◆ Task to carry out ◆
Without any images, write the listing below out word for word.

** Data for the task follows **

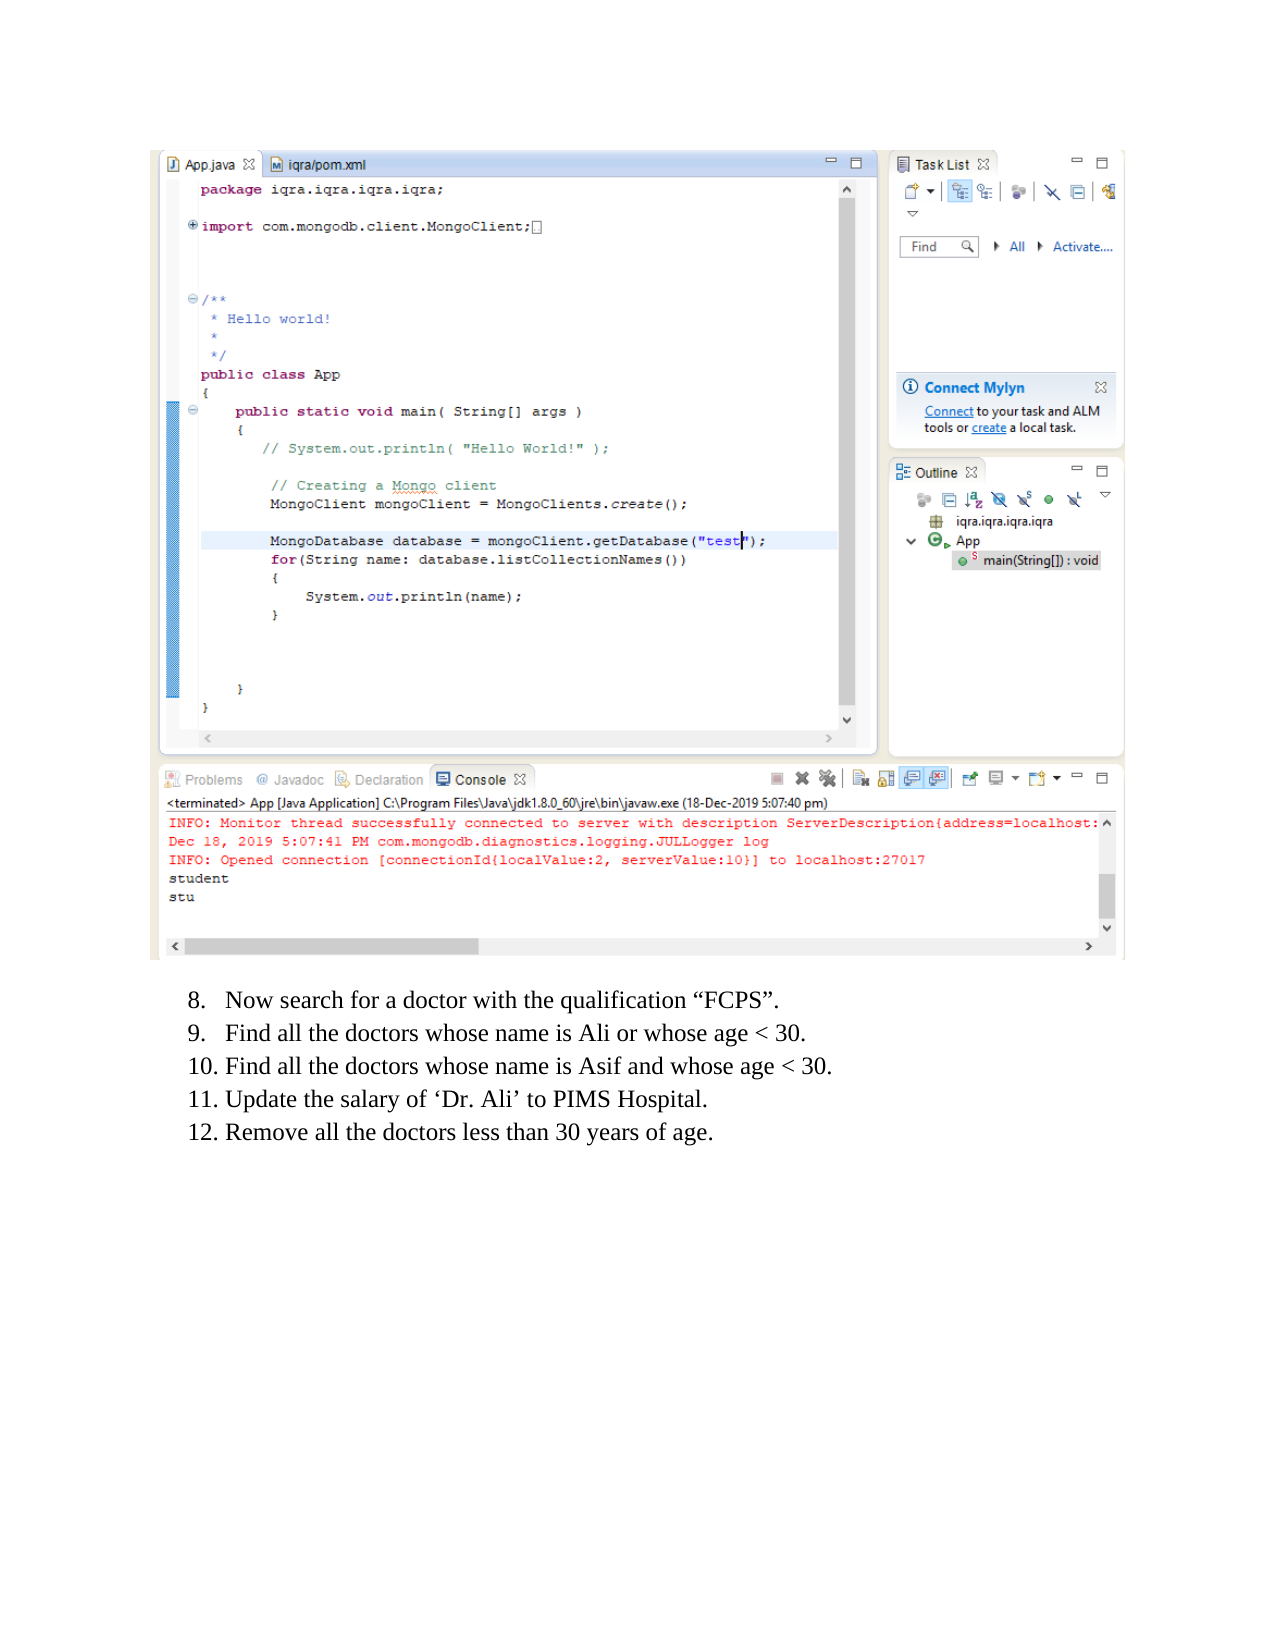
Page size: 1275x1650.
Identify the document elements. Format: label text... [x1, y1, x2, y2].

list Find all the doctors whose name is Ali or whose age < 30. [187, 1018, 1125, 1047]
list Remove all the doctors less than 30 years of age. [187, 1117, 1125, 1146]
list Find all the doctors whose name is Asif and whose age < 30. [187, 1051, 1125, 1079]
list Now search for a doctor with the qualification “FCPS”. [187, 985, 1125, 1013]
picture [150, 150, 1125, 960]
list Update the salary of ‘Dr. Ali’ to PIMS Hospital. [187, 1084, 1125, 1113]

** End of Data for the task **

◆ Response below ◆
Page size: 1275x1650.
Identify the document elements. Format: label text... [x1, y1, x2, y2].

list Find all the doctors whose name is Ali or whose age < 30. [187, 1018, 1125, 1047]
list Remove all the doctors less than 30 years of age. [187, 1117, 1125, 1146]
list Find all the doctors whose name is Asif and whose age < 30. [187, 1051, 1125, 1079]
list Now search for a doctor with the qualification “FCPS”. [187, 985, 1125, 1013]
picture [150, 150, 1125, 960]
list Update the salary of ‘Dr. Ali’ to PIMS Hospital. [187, 1084, 1125, 1113]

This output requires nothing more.